Your instructions:
Answer these from the catalog entry below on monochlorobenzene:
1. In what year was the study published?
2. How many hours per day, and for how many weeks, were F0 adults exposed before mating?
3. What vapor concentrations were the rats exposed to?

Record Display for the EPA National Library Catalog


Main Title Inhalation Two-generation Reproduction Study in Rats with Monochloro- Benzene with Cover Letter Dated 11/08/86.
CORP Author Chemical Manufacturers Association, Washington, DC.; Environmental Protection Agency, Washington, DC. Office of Toxic Substances.
Year Published 1986
Report Number 40-8720866
Stock Number OTS0511472
Additional Subjects Toxicology ; Health effects ; Chlorinated Benzenes ; Reproduction/fertility Effects ; Combined Teratogenicity/reproductive Effects ; Mammals ; Rats ; Inhalation ; Toxic substances ; Laboratory animals ; CAS No 108-90-7
Library Call Number Additional Info Location Last
NTIS  OTS0511472 Some EPA libraries have a fiche copy filed under the call number shown. 07/26/2022
Collation 1145p
Reproductive toxicity of monochlorobenzene was evaluated in CD rats (30/sex/concentration group) receiving whole-body exposure to vapor concentrations of 0, 50, 150, and 450 ppm through 2 consecutive generations (F0 and F1). F0 adults were exposed for 6 hours/day during a 10 week pre-mating treatment period. Following mating, females were exposed for 6 hours/day on gestation days 0-19, lactation days 5-21, and post- weaning until sacrifice. After mating, males continued to be treated until sacrifice. F1 pups, 29 days of age, were exposed for 11 weeks prior to mating. Exposure of F1 animals during mating, gestation, and lactation was similar to that for F0 animals. The treatment had no adverse effects with respect to mortality, body weight gain, food consumption, clinical observations, reproductive performance, or fertility of F0 and F1 adults, or well-being of F1 and F2 pups. Treatment increased relative liver weight of adult males (mid- and high-treatment levels for F0; all treatment levels for F1). F0 and F1 adults had hepatocellular hypertrophy and degenerative and inflammatory lesions in the kidney; the incidence and severity of these lesions in adult males increased with treatment level and with subsequent generations. Mid- (F1) and high-concentration males (F0 and F1) had unilateral and bilateral testicular degenerative changes.

Data for review:
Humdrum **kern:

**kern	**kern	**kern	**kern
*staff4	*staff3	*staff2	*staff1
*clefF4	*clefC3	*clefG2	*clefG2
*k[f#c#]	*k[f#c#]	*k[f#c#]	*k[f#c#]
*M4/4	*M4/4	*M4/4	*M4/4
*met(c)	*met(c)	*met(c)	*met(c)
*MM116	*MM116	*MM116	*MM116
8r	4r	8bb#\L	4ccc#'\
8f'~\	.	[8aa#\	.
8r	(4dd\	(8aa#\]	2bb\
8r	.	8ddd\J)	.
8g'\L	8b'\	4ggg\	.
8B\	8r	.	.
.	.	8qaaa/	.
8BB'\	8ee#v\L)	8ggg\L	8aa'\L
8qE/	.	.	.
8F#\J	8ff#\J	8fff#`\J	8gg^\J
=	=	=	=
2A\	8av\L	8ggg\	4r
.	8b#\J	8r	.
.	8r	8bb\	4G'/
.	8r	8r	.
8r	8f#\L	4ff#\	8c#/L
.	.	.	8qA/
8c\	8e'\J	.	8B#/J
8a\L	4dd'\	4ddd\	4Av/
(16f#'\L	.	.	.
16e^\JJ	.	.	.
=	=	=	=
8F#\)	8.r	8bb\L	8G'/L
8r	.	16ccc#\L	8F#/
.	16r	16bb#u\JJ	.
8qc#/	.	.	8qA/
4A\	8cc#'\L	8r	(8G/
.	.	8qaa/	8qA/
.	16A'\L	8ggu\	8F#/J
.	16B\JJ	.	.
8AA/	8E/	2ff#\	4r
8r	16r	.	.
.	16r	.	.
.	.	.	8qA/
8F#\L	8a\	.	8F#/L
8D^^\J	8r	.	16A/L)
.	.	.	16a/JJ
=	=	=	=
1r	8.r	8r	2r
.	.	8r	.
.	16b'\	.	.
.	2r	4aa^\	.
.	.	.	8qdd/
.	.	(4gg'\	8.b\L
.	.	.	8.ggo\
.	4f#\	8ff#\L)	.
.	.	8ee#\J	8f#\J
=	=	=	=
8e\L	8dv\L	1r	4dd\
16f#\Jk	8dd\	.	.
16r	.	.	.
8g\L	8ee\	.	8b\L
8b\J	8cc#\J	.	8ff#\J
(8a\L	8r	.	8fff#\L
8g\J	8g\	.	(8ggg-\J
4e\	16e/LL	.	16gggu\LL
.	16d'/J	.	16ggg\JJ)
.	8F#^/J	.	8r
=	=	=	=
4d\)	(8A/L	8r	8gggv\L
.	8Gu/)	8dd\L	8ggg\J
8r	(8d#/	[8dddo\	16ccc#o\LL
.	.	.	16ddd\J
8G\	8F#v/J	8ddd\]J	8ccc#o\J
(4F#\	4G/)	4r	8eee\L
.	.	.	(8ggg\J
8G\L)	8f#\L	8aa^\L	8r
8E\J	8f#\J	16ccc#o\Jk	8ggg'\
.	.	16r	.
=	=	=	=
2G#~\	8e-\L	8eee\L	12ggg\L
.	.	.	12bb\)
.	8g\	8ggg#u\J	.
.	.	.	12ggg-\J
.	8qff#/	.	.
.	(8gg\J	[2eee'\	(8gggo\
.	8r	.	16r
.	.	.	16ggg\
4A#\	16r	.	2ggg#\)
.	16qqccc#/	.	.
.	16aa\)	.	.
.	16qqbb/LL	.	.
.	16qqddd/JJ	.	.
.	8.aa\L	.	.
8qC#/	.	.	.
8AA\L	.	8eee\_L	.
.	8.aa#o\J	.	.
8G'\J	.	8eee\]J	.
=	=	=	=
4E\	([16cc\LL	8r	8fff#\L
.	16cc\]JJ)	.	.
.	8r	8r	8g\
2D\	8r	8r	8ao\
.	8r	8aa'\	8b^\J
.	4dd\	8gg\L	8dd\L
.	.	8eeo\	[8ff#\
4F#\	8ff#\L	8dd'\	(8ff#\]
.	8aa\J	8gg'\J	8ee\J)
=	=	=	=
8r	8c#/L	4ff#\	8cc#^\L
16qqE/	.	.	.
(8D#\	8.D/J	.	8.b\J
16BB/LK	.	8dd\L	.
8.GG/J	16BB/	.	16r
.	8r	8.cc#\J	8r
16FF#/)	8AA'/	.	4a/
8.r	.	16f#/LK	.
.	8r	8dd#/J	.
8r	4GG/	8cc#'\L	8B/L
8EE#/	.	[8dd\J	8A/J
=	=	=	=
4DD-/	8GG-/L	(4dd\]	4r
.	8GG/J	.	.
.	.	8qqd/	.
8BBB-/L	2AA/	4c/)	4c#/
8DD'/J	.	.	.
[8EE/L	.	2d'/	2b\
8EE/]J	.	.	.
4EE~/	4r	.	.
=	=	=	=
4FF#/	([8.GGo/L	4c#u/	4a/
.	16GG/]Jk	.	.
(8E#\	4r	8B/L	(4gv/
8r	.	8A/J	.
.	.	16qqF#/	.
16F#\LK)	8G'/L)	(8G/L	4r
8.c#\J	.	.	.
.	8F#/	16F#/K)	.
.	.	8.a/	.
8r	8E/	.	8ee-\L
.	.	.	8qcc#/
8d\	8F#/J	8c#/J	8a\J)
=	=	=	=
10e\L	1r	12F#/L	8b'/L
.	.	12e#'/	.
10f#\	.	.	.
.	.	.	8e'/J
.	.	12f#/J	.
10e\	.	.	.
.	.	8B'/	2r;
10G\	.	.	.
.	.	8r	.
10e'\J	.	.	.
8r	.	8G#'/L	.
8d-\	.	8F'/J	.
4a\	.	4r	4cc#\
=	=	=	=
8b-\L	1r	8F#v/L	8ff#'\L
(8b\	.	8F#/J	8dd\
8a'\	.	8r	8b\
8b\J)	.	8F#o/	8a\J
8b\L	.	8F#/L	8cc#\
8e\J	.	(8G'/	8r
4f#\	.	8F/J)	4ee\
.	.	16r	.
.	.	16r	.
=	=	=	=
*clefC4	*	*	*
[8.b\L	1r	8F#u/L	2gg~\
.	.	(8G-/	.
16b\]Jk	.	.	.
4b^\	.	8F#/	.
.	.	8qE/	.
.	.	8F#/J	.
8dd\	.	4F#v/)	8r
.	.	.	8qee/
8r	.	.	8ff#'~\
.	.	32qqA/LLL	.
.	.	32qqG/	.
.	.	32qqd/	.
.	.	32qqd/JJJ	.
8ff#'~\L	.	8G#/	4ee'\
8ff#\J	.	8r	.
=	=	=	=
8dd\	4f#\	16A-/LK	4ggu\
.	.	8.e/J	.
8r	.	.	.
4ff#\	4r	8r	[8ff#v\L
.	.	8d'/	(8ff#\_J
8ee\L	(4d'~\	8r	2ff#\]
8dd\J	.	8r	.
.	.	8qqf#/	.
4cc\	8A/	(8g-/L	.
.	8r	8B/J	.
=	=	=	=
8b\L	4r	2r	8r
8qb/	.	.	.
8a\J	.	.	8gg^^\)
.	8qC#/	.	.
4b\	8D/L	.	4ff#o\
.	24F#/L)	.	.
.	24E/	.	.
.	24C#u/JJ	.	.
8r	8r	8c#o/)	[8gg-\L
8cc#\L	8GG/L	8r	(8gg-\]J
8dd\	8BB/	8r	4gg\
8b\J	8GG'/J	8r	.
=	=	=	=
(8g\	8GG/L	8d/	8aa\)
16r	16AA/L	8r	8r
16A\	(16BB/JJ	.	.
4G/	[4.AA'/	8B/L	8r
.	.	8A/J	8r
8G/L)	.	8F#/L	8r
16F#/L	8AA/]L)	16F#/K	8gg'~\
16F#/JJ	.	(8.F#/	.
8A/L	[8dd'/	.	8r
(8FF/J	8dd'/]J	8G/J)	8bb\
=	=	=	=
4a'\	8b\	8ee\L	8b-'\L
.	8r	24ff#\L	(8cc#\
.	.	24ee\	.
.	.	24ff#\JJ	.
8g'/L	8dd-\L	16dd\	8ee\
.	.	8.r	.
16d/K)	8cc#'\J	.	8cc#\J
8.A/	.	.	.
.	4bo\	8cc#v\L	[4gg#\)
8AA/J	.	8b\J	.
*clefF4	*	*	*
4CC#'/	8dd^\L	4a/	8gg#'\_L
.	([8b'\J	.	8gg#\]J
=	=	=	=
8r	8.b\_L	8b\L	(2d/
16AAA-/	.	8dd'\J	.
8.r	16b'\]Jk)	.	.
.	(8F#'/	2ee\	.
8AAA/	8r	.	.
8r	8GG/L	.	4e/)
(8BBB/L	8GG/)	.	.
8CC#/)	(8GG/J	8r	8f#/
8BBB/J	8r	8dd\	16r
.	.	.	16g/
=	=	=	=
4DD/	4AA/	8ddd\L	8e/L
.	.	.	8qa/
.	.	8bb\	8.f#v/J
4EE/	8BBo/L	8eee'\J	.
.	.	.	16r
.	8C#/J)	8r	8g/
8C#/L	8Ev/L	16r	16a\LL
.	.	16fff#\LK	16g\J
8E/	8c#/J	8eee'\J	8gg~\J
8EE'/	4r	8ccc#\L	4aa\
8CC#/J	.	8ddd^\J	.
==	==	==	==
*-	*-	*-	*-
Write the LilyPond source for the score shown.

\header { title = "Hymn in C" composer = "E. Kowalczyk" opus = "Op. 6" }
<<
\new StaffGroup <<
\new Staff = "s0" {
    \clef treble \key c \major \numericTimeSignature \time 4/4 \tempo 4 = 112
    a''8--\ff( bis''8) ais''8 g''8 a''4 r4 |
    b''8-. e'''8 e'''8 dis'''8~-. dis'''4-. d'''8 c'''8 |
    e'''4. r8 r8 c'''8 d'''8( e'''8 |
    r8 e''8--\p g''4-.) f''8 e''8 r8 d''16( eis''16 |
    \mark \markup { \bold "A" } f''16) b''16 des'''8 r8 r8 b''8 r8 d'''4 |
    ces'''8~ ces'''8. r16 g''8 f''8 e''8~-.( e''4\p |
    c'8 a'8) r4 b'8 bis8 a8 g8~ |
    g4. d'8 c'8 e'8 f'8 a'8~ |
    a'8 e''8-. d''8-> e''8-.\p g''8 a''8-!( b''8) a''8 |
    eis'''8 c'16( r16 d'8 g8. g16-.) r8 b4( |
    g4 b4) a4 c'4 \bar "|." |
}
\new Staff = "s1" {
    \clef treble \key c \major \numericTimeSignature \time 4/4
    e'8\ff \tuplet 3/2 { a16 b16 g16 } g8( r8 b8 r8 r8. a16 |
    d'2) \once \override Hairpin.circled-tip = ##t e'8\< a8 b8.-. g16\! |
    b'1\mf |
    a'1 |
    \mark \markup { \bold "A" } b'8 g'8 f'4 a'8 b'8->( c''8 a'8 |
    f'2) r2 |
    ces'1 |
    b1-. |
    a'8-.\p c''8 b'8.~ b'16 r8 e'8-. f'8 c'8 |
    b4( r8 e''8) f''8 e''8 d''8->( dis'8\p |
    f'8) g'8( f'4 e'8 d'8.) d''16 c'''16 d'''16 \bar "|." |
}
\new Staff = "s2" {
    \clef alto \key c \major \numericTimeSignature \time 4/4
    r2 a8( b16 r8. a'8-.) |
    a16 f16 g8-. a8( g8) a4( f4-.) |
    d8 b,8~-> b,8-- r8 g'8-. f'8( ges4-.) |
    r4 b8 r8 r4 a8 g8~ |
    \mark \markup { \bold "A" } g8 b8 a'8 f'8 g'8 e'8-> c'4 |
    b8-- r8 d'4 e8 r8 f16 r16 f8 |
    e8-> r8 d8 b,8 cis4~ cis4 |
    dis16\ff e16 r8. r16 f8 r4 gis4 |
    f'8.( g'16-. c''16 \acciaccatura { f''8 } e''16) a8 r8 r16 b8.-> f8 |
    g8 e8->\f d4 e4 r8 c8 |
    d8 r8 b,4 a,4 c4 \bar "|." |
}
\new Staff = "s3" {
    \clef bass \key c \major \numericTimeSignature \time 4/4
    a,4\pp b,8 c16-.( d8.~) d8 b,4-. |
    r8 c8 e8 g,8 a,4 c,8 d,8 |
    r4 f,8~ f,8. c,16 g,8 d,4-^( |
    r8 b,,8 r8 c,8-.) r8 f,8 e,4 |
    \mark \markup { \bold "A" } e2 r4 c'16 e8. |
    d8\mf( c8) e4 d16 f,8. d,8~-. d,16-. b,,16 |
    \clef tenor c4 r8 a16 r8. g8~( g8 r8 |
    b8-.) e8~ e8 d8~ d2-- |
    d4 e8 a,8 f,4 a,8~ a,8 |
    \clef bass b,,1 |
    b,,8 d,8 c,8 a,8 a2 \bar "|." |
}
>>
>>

Result of the exercise:
1. 1986
2. 6 hours per day for 10 weeks
3. 0, 50, 150, and 450 ppm